Saturday, February 12, 2022

It worked for Gandhi

Gandhi's patented method:

  1. Be strictly non-violent.
  2. Defy your enemies in such a way that their only options are to let you win or to resort to violence themselves.
  3. Watch enemy morale evaporate and the tide of public opinion turn in your favor.
It worked in India. Will it work in Canada?

The main difference is that Gandhi's enemies were men of honor, and their own strength in that regard was used against them. The moral jiu-jitsu may not work as well against spineless unprincipled -- the noun I want to add here will likely attract the attention of the hate police, so I'll just have to leave it to your imagination.

As others have been saying for a while now, Trudeau's only hope of winning this is to stage a convincing false-flag, undermining the Gandhi method by creating a virtual reality in which the violence was initiated by the Gandhi side. Multiple factors make a convincing false-flag much more difficult to pull off in this situation than it was, say, in DC last January, but if it's your only hope, it's your only hope. We'll see how it works out for him.

6 comments:

Bruce Charlton said...

"The main difference is that Gandhi's enemies were men of honor, and their own strength in that regard was used against them. "

Yes - Orwell made this point about Ghandi at the time; and suggested that under a totalitarian regime Ghandi's principles would have been ineffective, and his advocacy pacifism severely tested by the probability that it would lead to rapid defeat and then mass death.

Nowadays we have a deeply dishonest situation where the masses are simply manipulated into outrage against whatever the regime wants; and completely-ignore truly vast (world historical) moral horrors (which are instead regarded as Good) - yet are constantly preening themselves on their extraordinary capacity for non-judgmental universal compassion etc.

Ra1119bee said...


William,

As far as the trucking crisis, ask yourself ; Cui Bono?

If our Opponent' Final Frontier is depopulation, for example, wouldn't it benefit
our Opponents to create chaos in the very industry (one of many) that would help
in accomplishing their depopulation goal?
No Trucks, No Food.

The Trucking chaos has been brewing for a very long time( because of advancement in technology) way before the bird epidemic.
However, it will be the recent Freedom Convoy via the bird epidemic that will be blamed on the upcoming Food Crisis.

Brace for Impact.... We're close..

William Wildblood said...

I know a little about Gandhi and the British Raj since I had a good friend who was ADC to the Viceroy of India during the early 1940s. Despite foibles and peccadilloes the British, especially the British in India, certainly were men of honour at that time who played by the rules of civilised behaviour. Gandhi's tactics would not have worked otherwise and I doubt similar tactics would work now without the weight of great numbers to back them up.

Bruce Charlton said...

Following from William W - it now seems largely to have been forgotten that for the British upper classes, a position in the *Indian* Civil Service was regarded as the pinnacle of career ambition.

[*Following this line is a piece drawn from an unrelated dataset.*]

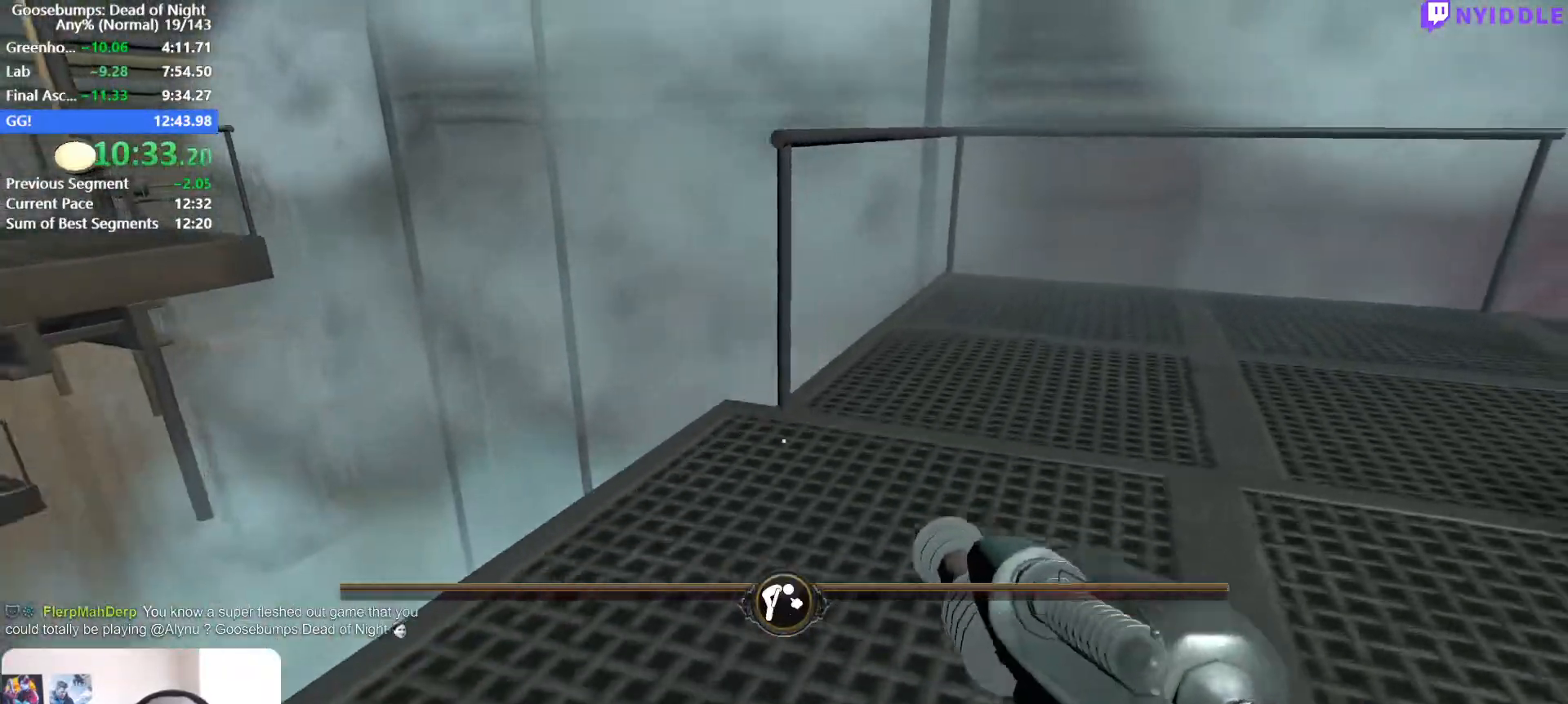
{"keys": ["d", "shift", "w"], "mouse": [], "events": []}
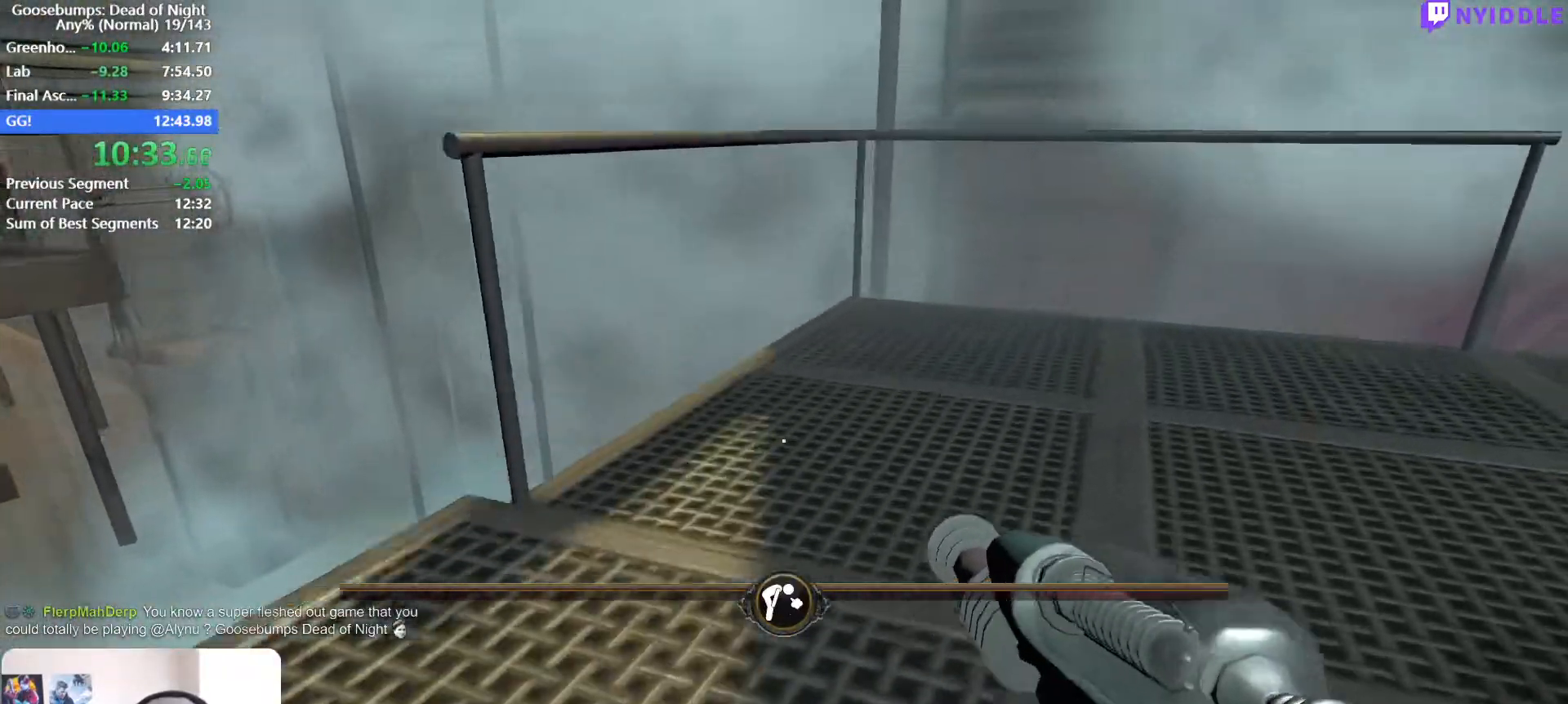
{"keys": ["d", "shift", "w"], "mouse": [], "events": []}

My understanding is that the exams and selection process for the Indian Civil Service were probably The most difficult examinations in existence in the Empire - e.g. more difficult than getting a first class degree at Oxford or Cambridge.

ben said...

Eh, the whole Gandhi situation was probably just the creation of the Western media. Like an early George Floyd. There have been others such as Martin King. All part of the West's self-sabotage/mutational suicidality/Sorathic self-destruction.

Europe left the world in the middle of the 20th century. Indian decolonisation is part of that broader phenomenon.

Wm Jas Tychonievich said...

Ben, my considered opinion is that Gandhi was the real deal, a genuine tactical genius, and that MLK successfully deployed some of the same tactics developed by Gandhi. (Gandhi himself credited Tolstoy and the Upanishads for his ideas, but Tolstoy was a dreamer; Gandhi was the first to successfully weaponize ahimsa.)

I would also say that modern "terrorism" (to the extent that it is a real thing) owes much to Gandhi, though of course it is not non-violent. The underlying principle is to be aggressive in such a way that your enemy can only respond by being much more violent, thus making them become the bad guys. In terrorism, the principle is to use individual, non-military violence to provoke a military response.

George Floyd was just some schmuck who happened to OD in police custody. He had no ideas or tactics and was in no way similar to Gandhi. That other black dude, I forget his name, who was unarmed, attacked a cop and tried to take his gun, and was killed -- that would be much closer to Gandhi tactics, if he had been acting deliberately. A sustained campaign of unarmed attacks on cops could be devastatingly effective.

Knowledge is baking powder, France is baking.